Dziecięca przyjaźń to niezwykle ważna rzecz. Zaryzykuję nawet stwierdzenie, że ważniejsza niż w życiu dorosłego człowieka. Czasami to właśnie znajomości zawierane w najmłodszych latach życia, zamieniają się w nierozerwalne więzi na całe życie. Gdy znamy kogoś od dziecka, wiemy o nim wszystko, zarówno te dobre, jak i mniej przyjemne rzeczy. Co jednak zrobić, gdy ukochana osoba przeprowadza się i niemożliwe stają się codzienne spotkania? Czy taka znajomość ma szansę przetrwać? Tym bardziej w przypadku dzieci?

„Do zobaczenia następnym razem” to piąta część serii o przygodach przesympatycznej Duni. Poprzednie tytułu to: Moje szczęśliwe życie, Moje serce skacze z radości, Kiedy ostatnio byłam szczęśliwa i Życie według Duni.   Jak wspomniałam we wstępie poznałyśmy Dunię dopiero przy okazji tej książki, dlatego nie mogę w mojej recenzji odnieść się do wcześniejszych części, mogę tylko domyślać się, że były tak samo wciągające.

Opis wydawnictwa:
Po wakacjach Dunia rozpoczyna drugą klasę. Z początkiem roku szkolnego jej klasa udaje się na wycieczkę. Zwiedzają Skansen – mnóstwo tu ciekawych zwierząt i starych domów. I byłoby bardzo fajnie, gdyby nie Wiki i Mika, które wykorzystują każdą okazję, by powiedzieć Duni coś niemiłego. W końcu Dunia ma dość i ucieka. Biegnie przed siebie, byle dalej od nich! Nagle zdaje sobie sprawę, że się zgubiła. Och, gdyby tylko była przy niej Frida!

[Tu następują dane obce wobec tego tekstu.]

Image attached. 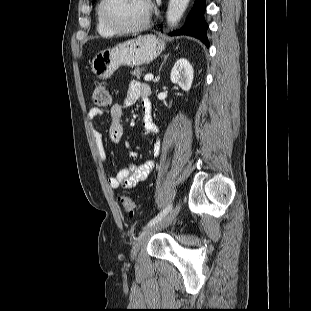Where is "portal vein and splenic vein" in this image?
I'll return each mask as SVG.
<instances>
[{"mask_svg": "<svg viewBox=\"0 0 311 311\" xmlns=\"http://www.w3.org/2000/svg\"><path fill=\"white\" fill-rule=\"evenodd\" d=\"M154 76L152 74H146L145 77H144V80L145 81H151L153 80Z\"/></svg>", "mask_w": 311, "mask_h": 311, "instance_id": "portal-vein-and-splenic-vein-1", "label": "portal vein and splenic vein"}]
</instances>
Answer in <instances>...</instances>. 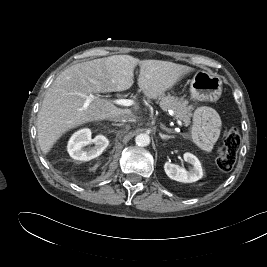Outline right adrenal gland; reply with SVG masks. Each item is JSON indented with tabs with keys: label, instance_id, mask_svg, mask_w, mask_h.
<instances>
[{
	"label": "right adrenal gland",
	"instance_id": "2a0ac1e0",
	"mask_svg": "<svg viewBox=\"0 0 267 267\" xmlns=\"http://www.w3.org/2000/svg\"><path fill=\"white\" fill-rule=\"evenodd\" d=\"M112 125H114V126H122V124H112Z\"/></svg>",
	"mask_w": 267,
	"mask_h": 267
}]
</instances>
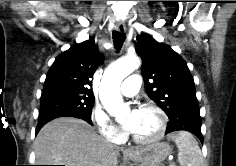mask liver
<instances>
[{
  "label": "liver",
  "mask_w": 236,
  "mask_h": 166,
  "mask_svg": "<svg viewBox=\"0 0 236 166\" xmlns=\"http://www.w3.org/2000/svg\"><path fill=\"white\" fill-rule=\"evenodd\" d=\"M36 165L117 166L119 150L85 121L71 117L47 123L34 141Z\"/></svg>",
  "instance_id": "obj_1"
}]
</instances>
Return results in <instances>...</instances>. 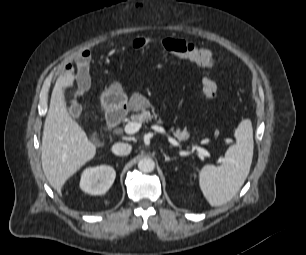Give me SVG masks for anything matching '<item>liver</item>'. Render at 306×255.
<instances>
[{"label": "liver", "instance_id": "1", "mask_svg": "<svg viewBox=\"0 0 306 255\" xmlns=\"http://www.w3.org/2000/svg\"><path fill=\"white\" fill-rule=\"evenodd\" d=\"M74 78L73 71H67L57 79L42 137V168L59 194L65 182L96 154V146L66 109L63 88L71 86Z\"/></svg>", "mask_w": 306, "mask_h": 255}]
</instances>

Dunia nie ma łatwego życia. Będąc dzieckiem, powinna kipieć szczęściem, a z jej twarzy nie powinien znikać uśmiech. Tymczasem wszystko jest nie tak, jak powinno: kilka lat temu umarła jej mama, tata związał się z
inną kobietą, dwie dziewczynki z klasy się z niej wyśmiewają i na dodatek Frida przeprowadziła się i chodzi do innej szkoły. Czy może być gorzej?

Podczas wycieczki do skansenu Dunia odłącza się od grupy i zupełnie niespodziewanie spotyka swoją przyjaciółkę. Podekscytowane niespodziewanym spotkaniem dziewczynki postanawiają ukryć się i nacieszyć swoim towarzystwem. Podczas jednej z zabaw zakopują ich największy skarb – naszyjnik z przepołowionym sercem. Wisiorki symbolizują ich przyjaźń. Czy ich skarb pozostanie bezpieczny? Czy klasa odnajdzie Dunię? Jak skończy się cała ta przygoda? I czy przyjaźń Fridy i Duni przetrwa? Przekonajcie się sami ze swoimi pociechami.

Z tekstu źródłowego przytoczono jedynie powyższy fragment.